Lashley moved to Florida, where he still lives and where HKS has offices in Orlando and Miami. He was quickly thrown into major health and hospitality projects with particularly tricky logistics and difficult players.
He had planned to work in construction administration for a few years and resume teaching full time. But Lashley has now been at HKS for 20 years. His portfolio includes the University of North Carolina Women’s and Children’s hospitals in Chapel Hill; the Washington Headquarters Services office for Department of Defense employees in Alexandria, Virginia; and Boca Raton Regional Hospital’s Lynn Cancer Institute at Sandler Pavilion in Florida.
Kirk Krueger, an HKS principal and director of construction services, said he was impressed by Lashley’s even-keeled temper in confrontational meetings, along with his meticulous notetaking and record-keeping.
“He could have an owner’s rep or a contractor yelling at him, face-to-face, and Keith would look him in the eye and say, ‘Yes, I understand what you’re upset about, and let me see what I can do to work this out.’ He had the ability to immediately diffuse the situation, and he would quickly gain the trust of our clients, as well as the contractors and the trades that work in the field every day,” Krueger said.
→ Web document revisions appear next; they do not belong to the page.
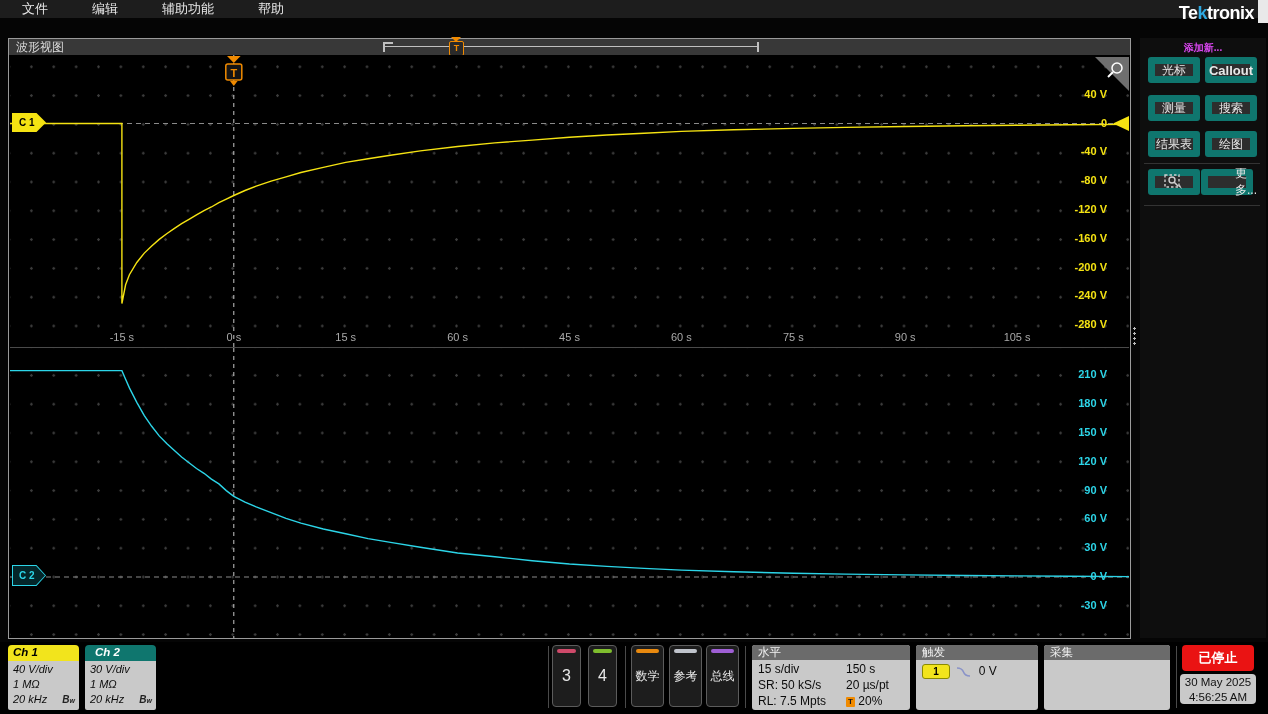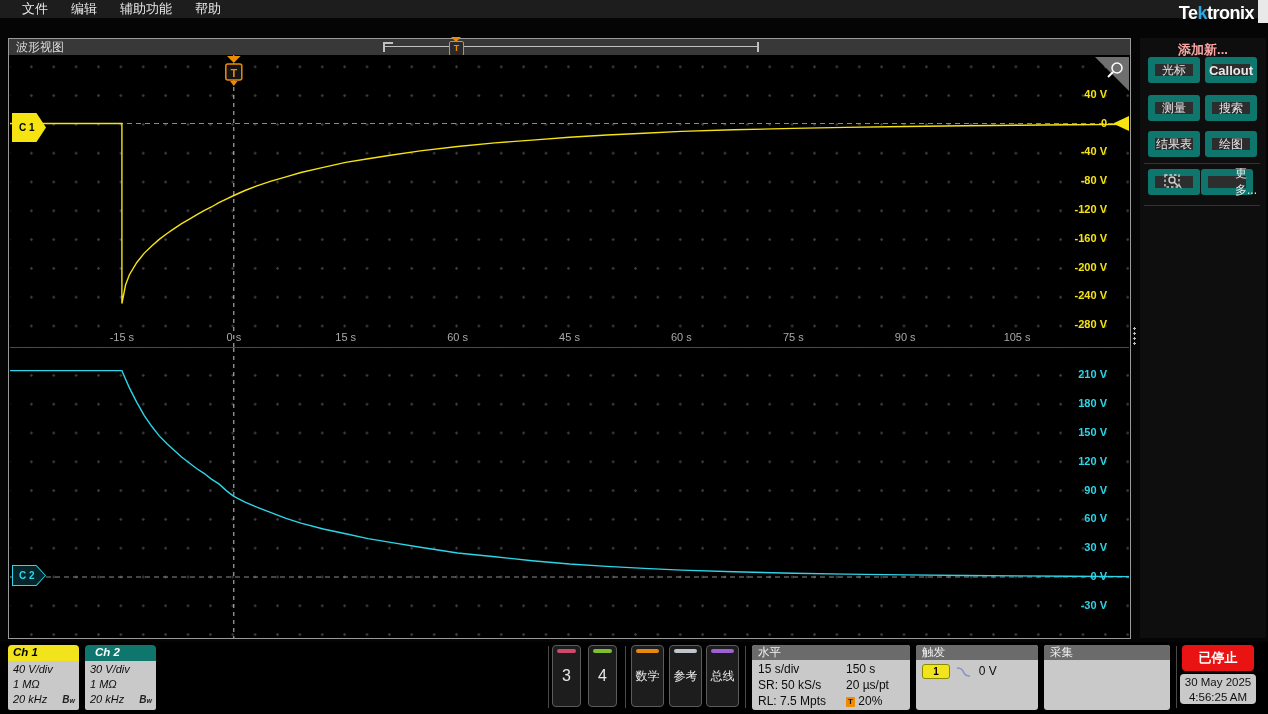--- a/index.html
+++ b/index.html
@@ -7,7 +7,7 @@
        font-family:"Liberation Sans",sans-serif;color:#e6e6e6;}
   
   .menubar{position:absolute;left:0;top:0;width:1268px;height:18px;background:#1d1d1d;
-           display:flex;align-items:center;padding-left:22px;box-sizing:border-box;gap:23px;}
+           display:flex;align-items:center;padding-left:22px;box-sizing:border-box;gap:44px;}
   .menubar .mi{font-size:13px;color:#e8e8e8;cursor:default;}
   .logo{position:absolute;right:14px;top:3px;font-size:18px;font-weight:bold;color:#fff;
         letter-spacing:-0.5px;}

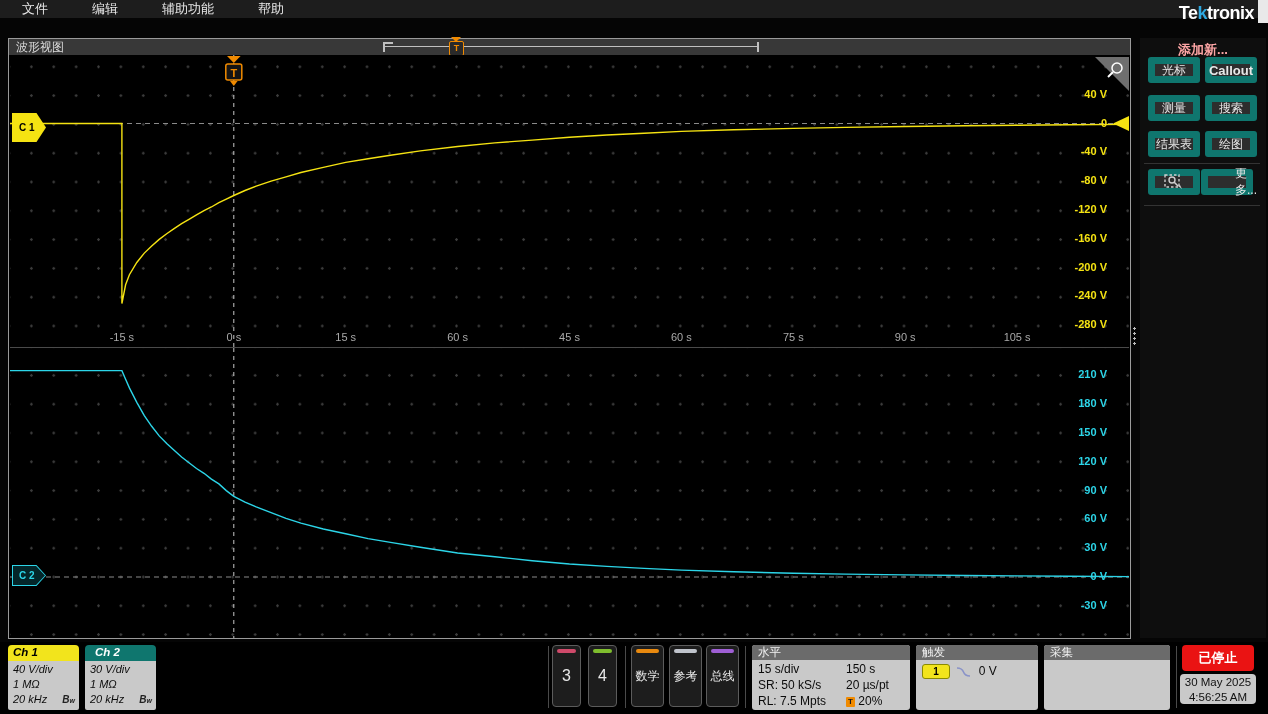--- a/index.html
+++ b/index.html
@@ -45,7 +45,7 @@
                background-size:3px 5px;}
   
   .sidebar{position:absolute;left:1140px;top:38px;width:126px;height:600px;background:#0e0e0e;}
-  .sidebar .stitle{font-size:13px;font-weight:bold;color:#fca5a5;text-align:center;margin-top:3px;}
+  .sidebar .stitle{font-size:10px;font-weight:bold;color:#d946ef;text-align:center;margin-top:3px;}
   .sbtn{position:absolute;width:52px;height:26px;background:#2d2d2d;border:7px solid #0f766e;
         border-radius:3px;color:#e8e8e8;font-size:12px;display:flex;align-items:center;justify-content:center;
         box-sizing:border-box;cursor:pointer;}

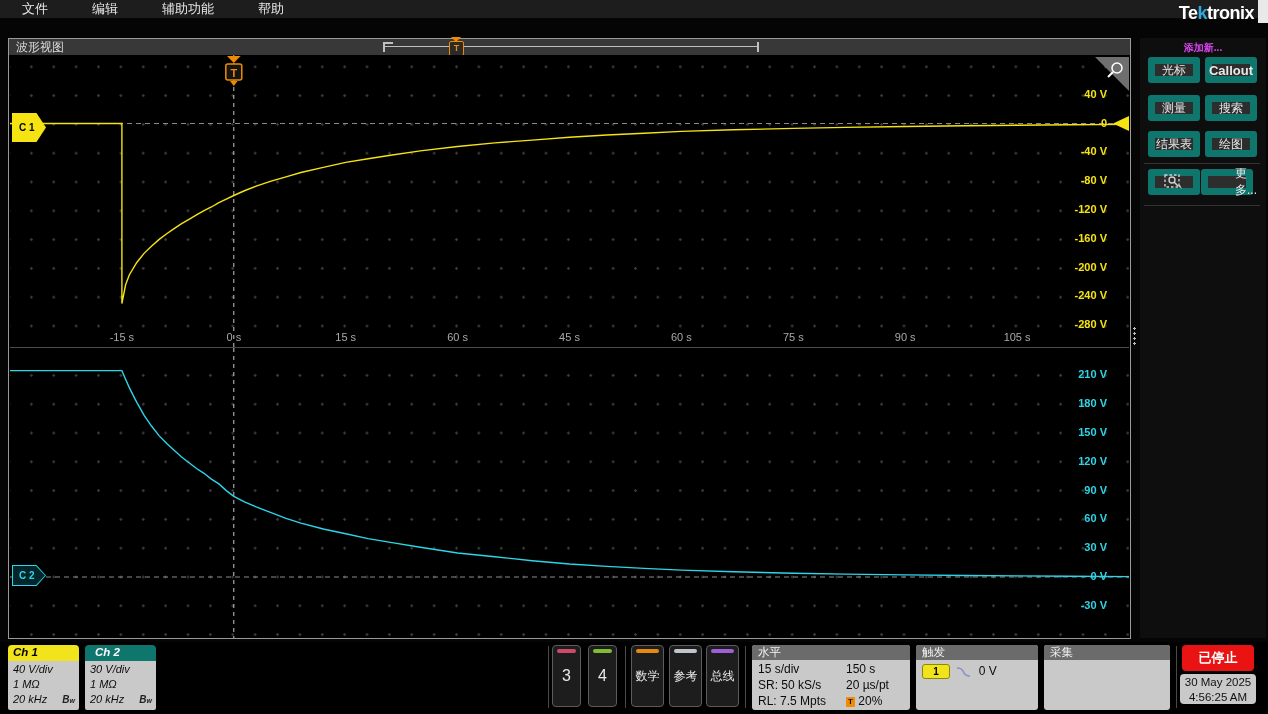--- a/index.html
+++ b/index.html
@@ -118,7 +118,7 @@
           <text x="223.8" y="21.5" fill="#f08a00" font-size="11" font-weight="bold" text-anchor="middle" font-family="&quot;Liberation Sans&quot;,sans-serif">T</text>
           <polygon points="220,26 227.6,26 223.8,31" fill="#f08a00"></polygon>
         </svg>
-      <div class="ch-badge" id="badge-c1" style="left:2px;top:58px;width:34px;height:29px;background:#f5e312;">
+      <div class="ch-badge" id="badge-c1" style="left:2px;top:58px;width:34px;height:19px;background:#f5e312;">
         <div class="inner" style="background:#f5e312;color:#000;">C 1</div>
       </div>
     <div class="ylab" style="right: 22px; top: 32.7px; color: rgb(245, 227, 18);">40 V</div>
Krueger praises Lashley as a colleague and as a friend. In the past decade, the two architects have grown close during whirlwind business trips, bonding over hotel dinners and chatting about their families and their lives during late-night prep sessions for client meetings.
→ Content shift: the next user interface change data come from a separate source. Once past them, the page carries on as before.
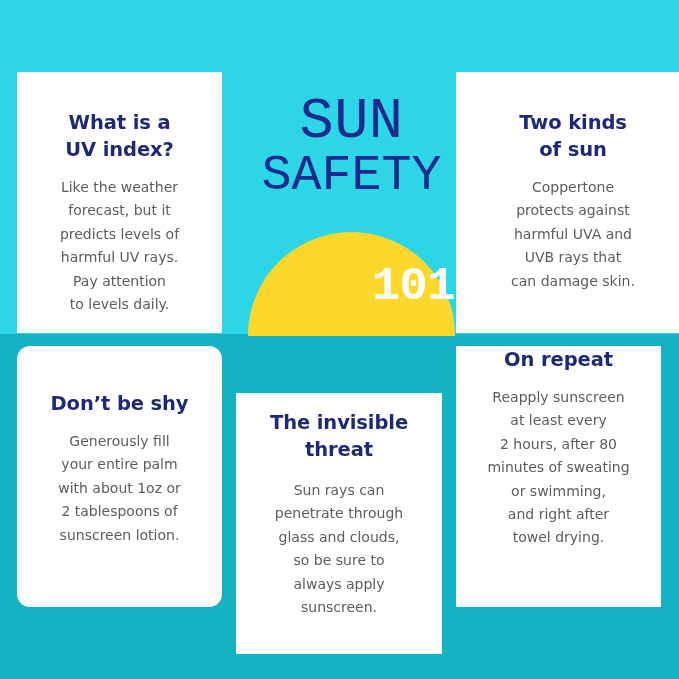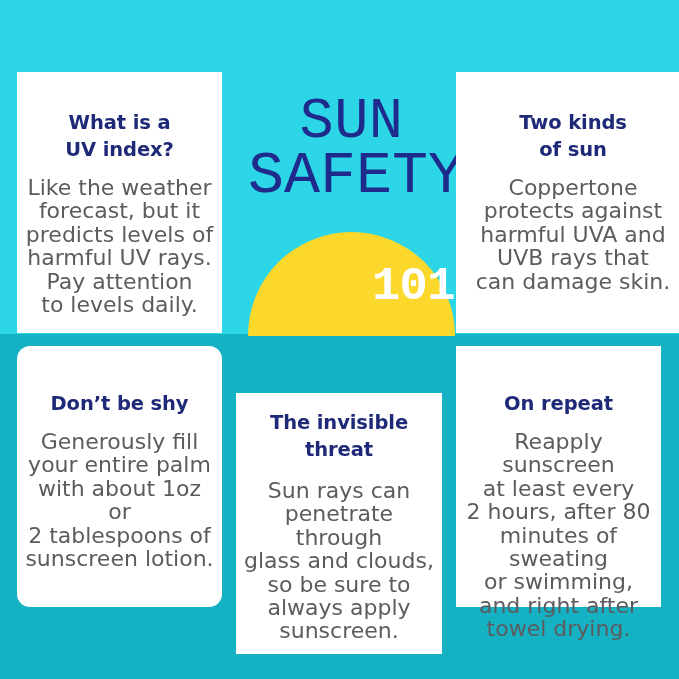--- a/index.html
+++ b/index.html
@@ -46,7 +46,7 @@
   }
   .card-body{
     color:#5C5C5E;
-    font-size:22px;
+    font-size:14px;
     line-height:23.4px;
     font-weight:400;
     margin:0;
“We kidded each other that we became brothers from different mothers,” Krueger said.
Since joining HKS two decades ago, Lashley said the firm has become more diverse, expanding its international presence with 24 offices worldwide. He’s also seen many more women join the ranks. But architects of color remain a small number among his colleagues.
Lashley believes the reason there are so few Black architects is because most people in general don’t understand what architects do. He has been mentoring kids in Tampa-area schools and juvenile detention centers for the past 20 years, freehand drawing for them, showing them design software and taking them to job sites.
“I’ve seen some kids who have some incredible drawing abilities, and when I show them what I do, they’re just fascinated,” he said.
Lashley’s advice to architectural firms is to develop and maintain relationships with aspiring Black architects throughout high school and college. He said even talented college students and young professionals of color may feel intimidated in a large, predominantly white architecture firm, especially if they attended a university where they also felt out of place. Letting mentoring relationships happen organically and giving budding minority architects a sounding board can make them feel more comfortable, he added.
Lashley’s message to current and aspiring Black architects is this: Stick with it.
“If that’s your heart, don’t let anyone deter you,” he said. “Don’t get sidetracked by the noise.”